Tuesday, December 31, 2013


            RUMFORDESQUE FIREPLACE

 

  This is a photo of the kitchen fireplace, woodbox, and bake oven in the Standish House, of which the original section (see previous posts) was built in 1690. The fireplace itself cannot be older than 1720. This is why and also why it was likely ahead of its time.

  When the house was originally built in 1690, it was a two-room cabin; located in what was then a nearly complete wilderness, it may have had a fireplace, but it certainly wasn't this one. Fireplaces at that time were likely crude things built of stone mortared with whatever was at hand. Brick was available only where there was clay and lime mortar where there was limestone, neither which exist in quantity around Preston, Connecticut. This is granite, basalt, gneiss and schist country. It is possible that mortar was available from the seacoast twelve miles away, where huge oyster beds sporting oysters the size of Volkswagens lined the bays and inlets. Their shells were often burned and slaked for lime.

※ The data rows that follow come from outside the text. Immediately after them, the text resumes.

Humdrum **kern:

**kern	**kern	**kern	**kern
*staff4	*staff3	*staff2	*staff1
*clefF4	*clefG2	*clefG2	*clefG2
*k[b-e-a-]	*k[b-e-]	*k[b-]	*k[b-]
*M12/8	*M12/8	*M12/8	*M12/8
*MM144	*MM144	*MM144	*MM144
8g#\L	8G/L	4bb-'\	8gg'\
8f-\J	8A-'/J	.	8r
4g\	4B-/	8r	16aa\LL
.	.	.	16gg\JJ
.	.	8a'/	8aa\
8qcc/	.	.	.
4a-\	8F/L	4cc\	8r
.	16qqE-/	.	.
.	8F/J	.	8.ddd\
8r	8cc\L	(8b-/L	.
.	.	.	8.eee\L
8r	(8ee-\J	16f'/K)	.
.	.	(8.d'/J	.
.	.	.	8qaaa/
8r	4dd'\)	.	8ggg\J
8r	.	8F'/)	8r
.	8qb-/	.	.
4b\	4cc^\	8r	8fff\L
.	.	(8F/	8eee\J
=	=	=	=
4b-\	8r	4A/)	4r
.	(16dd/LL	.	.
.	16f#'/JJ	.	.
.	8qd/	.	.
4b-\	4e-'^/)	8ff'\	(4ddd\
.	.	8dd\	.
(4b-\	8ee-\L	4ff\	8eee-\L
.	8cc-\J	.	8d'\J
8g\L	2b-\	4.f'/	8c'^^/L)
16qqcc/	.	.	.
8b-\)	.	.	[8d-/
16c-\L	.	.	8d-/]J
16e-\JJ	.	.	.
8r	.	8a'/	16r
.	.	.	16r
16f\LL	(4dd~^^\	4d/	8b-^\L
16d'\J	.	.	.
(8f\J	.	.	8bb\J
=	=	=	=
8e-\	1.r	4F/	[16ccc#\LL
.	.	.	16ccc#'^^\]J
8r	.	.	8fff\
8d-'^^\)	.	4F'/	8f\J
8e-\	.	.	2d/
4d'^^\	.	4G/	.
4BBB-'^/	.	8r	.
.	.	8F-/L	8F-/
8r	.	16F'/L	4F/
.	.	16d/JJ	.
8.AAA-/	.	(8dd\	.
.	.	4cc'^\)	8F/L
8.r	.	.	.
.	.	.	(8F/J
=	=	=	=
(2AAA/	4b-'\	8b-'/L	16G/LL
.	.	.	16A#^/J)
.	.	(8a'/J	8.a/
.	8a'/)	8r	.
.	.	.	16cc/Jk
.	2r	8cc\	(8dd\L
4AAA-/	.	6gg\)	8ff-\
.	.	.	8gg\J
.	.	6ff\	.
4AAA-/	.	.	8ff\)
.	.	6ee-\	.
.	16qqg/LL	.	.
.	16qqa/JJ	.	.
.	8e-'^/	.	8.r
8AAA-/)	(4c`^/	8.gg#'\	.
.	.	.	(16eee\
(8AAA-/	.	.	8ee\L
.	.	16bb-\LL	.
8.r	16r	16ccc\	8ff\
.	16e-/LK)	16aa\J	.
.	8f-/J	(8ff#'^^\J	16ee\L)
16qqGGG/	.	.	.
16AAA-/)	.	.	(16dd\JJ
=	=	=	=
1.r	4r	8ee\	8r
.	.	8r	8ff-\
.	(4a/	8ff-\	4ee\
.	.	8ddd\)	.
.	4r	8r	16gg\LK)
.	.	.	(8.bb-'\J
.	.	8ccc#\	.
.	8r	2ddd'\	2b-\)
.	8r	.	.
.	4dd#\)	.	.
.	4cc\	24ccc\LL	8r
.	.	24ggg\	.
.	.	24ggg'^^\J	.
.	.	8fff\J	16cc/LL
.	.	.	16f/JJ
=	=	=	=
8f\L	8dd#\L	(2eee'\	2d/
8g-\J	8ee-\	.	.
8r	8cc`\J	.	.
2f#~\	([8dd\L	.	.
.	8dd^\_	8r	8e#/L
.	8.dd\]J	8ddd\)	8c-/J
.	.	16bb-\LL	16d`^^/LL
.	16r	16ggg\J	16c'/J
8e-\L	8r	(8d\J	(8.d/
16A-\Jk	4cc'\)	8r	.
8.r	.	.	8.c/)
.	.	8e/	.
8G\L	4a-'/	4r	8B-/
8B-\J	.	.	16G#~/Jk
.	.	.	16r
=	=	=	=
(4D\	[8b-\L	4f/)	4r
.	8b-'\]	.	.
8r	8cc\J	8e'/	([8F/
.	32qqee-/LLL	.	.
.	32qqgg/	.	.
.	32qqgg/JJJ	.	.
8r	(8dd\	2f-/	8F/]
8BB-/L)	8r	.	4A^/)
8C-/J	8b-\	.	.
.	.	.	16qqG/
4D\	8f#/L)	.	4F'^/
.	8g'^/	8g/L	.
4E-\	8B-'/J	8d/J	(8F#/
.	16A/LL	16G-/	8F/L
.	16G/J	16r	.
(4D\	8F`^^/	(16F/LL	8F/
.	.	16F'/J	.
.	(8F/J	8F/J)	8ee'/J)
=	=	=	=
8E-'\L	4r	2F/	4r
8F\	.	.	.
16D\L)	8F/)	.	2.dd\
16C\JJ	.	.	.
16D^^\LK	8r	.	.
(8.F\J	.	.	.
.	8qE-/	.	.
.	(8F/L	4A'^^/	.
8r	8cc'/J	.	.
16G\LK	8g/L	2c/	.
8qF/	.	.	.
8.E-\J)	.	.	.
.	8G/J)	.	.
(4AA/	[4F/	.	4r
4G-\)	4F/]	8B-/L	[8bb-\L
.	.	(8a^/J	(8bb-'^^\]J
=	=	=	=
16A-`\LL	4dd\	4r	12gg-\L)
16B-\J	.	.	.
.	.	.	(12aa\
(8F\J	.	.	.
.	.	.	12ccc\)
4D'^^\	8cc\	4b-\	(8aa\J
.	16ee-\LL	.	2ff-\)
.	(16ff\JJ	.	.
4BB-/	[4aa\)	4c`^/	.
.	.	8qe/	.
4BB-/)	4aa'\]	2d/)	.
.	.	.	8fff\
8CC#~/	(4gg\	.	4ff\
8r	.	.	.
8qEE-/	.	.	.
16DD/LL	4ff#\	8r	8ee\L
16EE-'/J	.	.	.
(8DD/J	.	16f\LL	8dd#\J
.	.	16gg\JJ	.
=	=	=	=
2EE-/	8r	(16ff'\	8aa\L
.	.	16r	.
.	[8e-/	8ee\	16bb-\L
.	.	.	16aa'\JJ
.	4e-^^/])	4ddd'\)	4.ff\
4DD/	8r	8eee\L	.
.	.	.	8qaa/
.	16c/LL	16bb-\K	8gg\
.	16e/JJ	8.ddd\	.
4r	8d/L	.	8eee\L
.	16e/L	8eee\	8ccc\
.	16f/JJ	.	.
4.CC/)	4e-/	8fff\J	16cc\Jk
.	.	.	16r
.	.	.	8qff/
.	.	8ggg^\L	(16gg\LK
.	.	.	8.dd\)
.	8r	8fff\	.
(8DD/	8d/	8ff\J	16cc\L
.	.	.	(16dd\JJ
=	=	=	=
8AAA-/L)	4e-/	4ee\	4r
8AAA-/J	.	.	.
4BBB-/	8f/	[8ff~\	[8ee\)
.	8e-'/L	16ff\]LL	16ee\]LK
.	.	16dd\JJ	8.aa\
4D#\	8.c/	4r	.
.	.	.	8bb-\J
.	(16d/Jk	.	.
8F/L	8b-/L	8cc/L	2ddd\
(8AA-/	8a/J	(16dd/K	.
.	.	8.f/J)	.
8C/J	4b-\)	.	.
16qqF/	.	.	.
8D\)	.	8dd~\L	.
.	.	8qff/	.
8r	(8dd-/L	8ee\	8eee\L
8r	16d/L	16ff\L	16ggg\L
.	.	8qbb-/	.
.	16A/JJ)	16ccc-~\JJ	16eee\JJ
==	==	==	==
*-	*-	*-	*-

  But the house was abandoned and reinvested, then raised and a cellar dug under it, when a proper fireplace was built. Which is the problem.

  Benjamin Thompson, also known as Count Rumford, designed the Rumford Fireplace in the late 18th century. Before his design, most fireplaces were deep rectangular things that used enormous amounts of wood, hardly heated a room, and often spit smoke back into the house. His design incorporated a taller, shallower firebox with angled sides and a nearly nonexistent rear wall. This allowed for smaller fires that radiated a lot more heat into the room.

  The firebox at the Standish House has a wider rear wall than an official Rumford fireplace, so it is not authentic (and so dubbed ('Rumfordesque’). And though I have no idea just how old it actually is (the stone hearth and structure in the cellar is said to be 1720 or thereabouts), if it is older than the 1790s, it predates Rumford’s design and utilizes nearly the same angles and height. I believe it is authentic to the 1720s, as the rest of the house was built around it and the lines haven't really changed.

   All I know is that a small fire really heats the room to a toasty degree. The dogs like it, anyway.

  
                            And that’s what really matters, isn’t it?

2 comments:

  1. The dogs do seem to be soaking it up.

    Splain to me this. You say it's a fireplace, woodbox and bake oven. I take it the small hole w/ kindling is the bake oven. In its time, did it have an iron door? Was it heated by the fireplace or did it have its own little firebox? A flue, too?

    ReplyDelete
    Replies
    1. You are correct, as I said, it is a fireplace, woodbox (below) and bake oven (above). I store kindling in the bake oven because I don't use it and because if I leave it on the floor or in a bucket, my gigantic puppy with chew the sticks into splinters all over the rug in front of the fireplace. The bake oven is known a beehive oven because of its interior shape, and yes, it once had an iron door, since removed. The frame of the door is still there. There is a metal vent as well, located at the front of the oven behind the door frame. It worked by taking coals from the fireplace, putting them in the beehive oven floor, and either cooking directly on the coals or removing the coals and using the heat of the brick that lines the floor. The sides of the brick that fronts woodbox have been worn curved because of the wood that was stuck in and pulled out through the centuries.